The purpose of this chapter is to introduce the concepts and terms of chemical thermodynamics that are useful in constructing models of hydrothermal systems. These will be used extensively in the chapters to follow. The concepts covered in this chapter normally occupy a complete book; the coverage is therefore necessarily brief. We can save considerable space, for example, by assuming that we are all familiar with the concepts of energy, work, heat, and temperature. These are in fact quite difficult subjects, but an intuitive understanding is usually sufficient for us.
Some Basic Definitions
In this chapter we will not describe any natural system, and only one model of a simple natural system (H2-N2). Most of the discussion will be about a model of energy relationships, called thermodynamics. Although natural systems and thermodynamic models of natural systems are described using many of the same terms, there are some subtle differences. To begin with, a natural system is any part of the universe we choose to consider, such as the contents of a beaker, a crystal of quartz, the solar system, or a bacterium. Thermodynamic systems, on the other hand, are not real but conceptual and mathematical, and are of three types.

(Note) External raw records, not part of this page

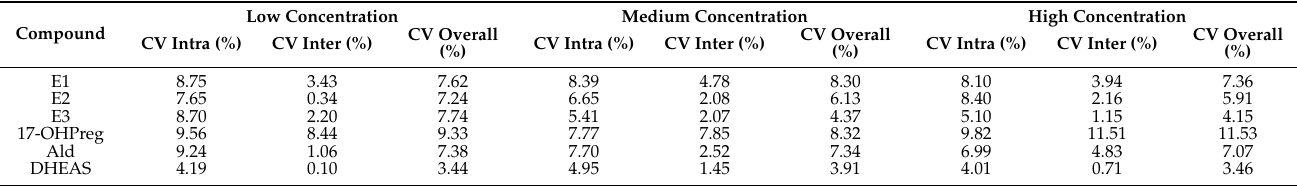
Table 5. Within-run and between-run CVs of different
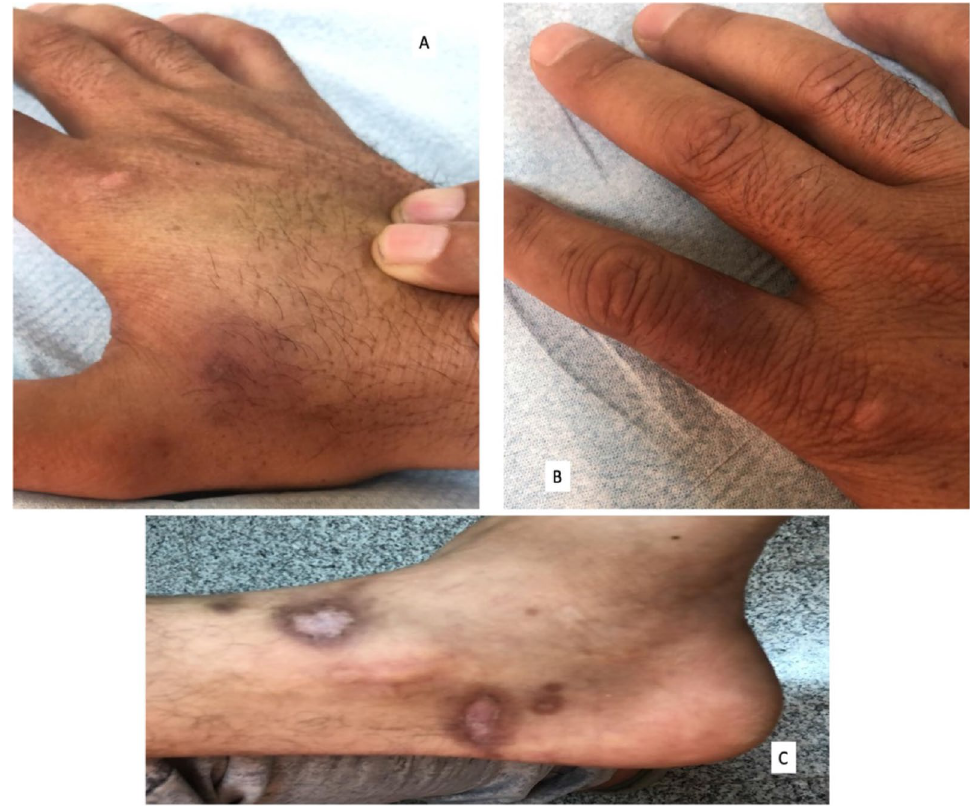
Figure 6. Resolution of the CL lesions. A-C: Post inflammatory hyperpigmentation and scaring in a different exposed body sites after a full course of treatment. (Once weekly 0.5 mL per lesion (50 mg) intralesional sodium stibogluconate for 6 weeks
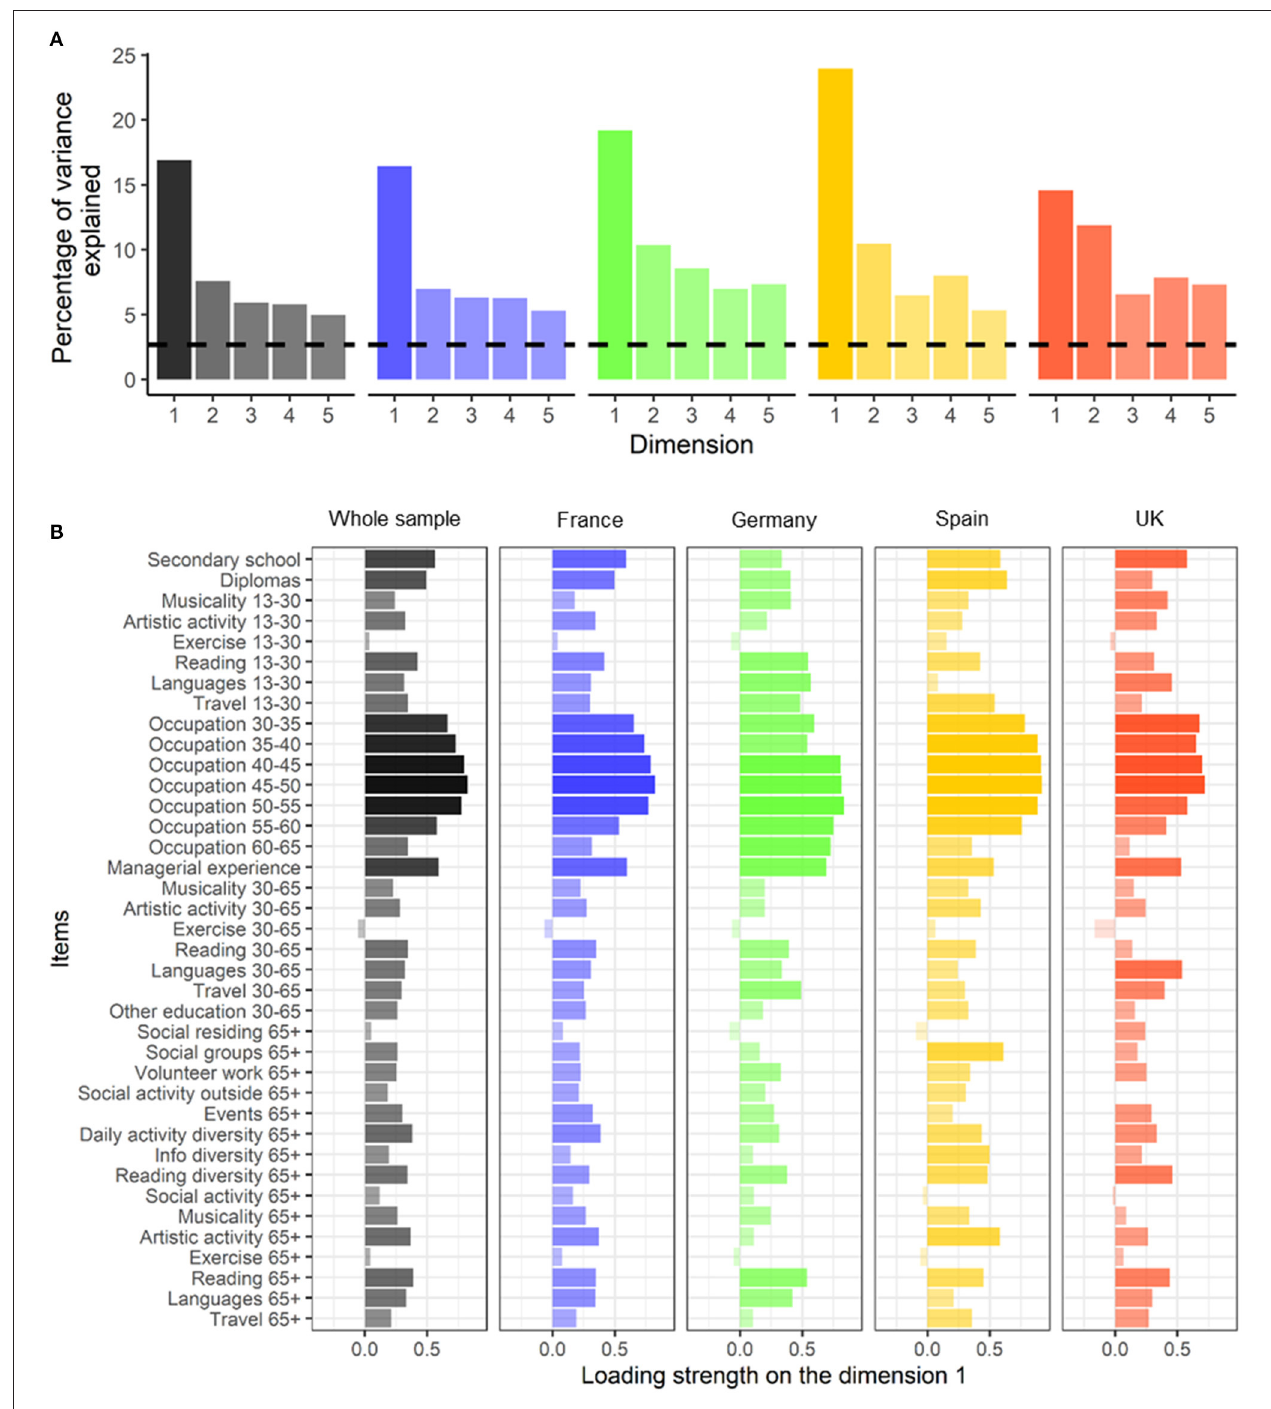
FIGURE 2 | Structural validity: Scree plot of the percentage of variance explained by the first five dimensions of the LEQ (A) and loading strength of the LEQ items (unrotated coordinates) on the first dimension (B) in the whole sample (black) and within each country (France, blue; Germany, green; Spain, yellow; United Kingdom, red). Black dashed line is the common threshold eigenvalue of 1 corresponding to 2.6% variance explained (i.e., the eigenvalue divided by 38 items). 13–30, period between 13 and 30 years old; 30–65, period between 30 and 65 years old; 65 + , period beyond 65 years old.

The three types are used to distinguish between the ways that changes in composition and energy content can be effected, and therefore they are defined basically by the nature of their boundaries.
Isolated systems can exchange neither matter nor energy with their surroundings. They are therefore described as having walls that are rigid (preventing any change in volume and hence any energy change due to work), and impermeable to matter and energy.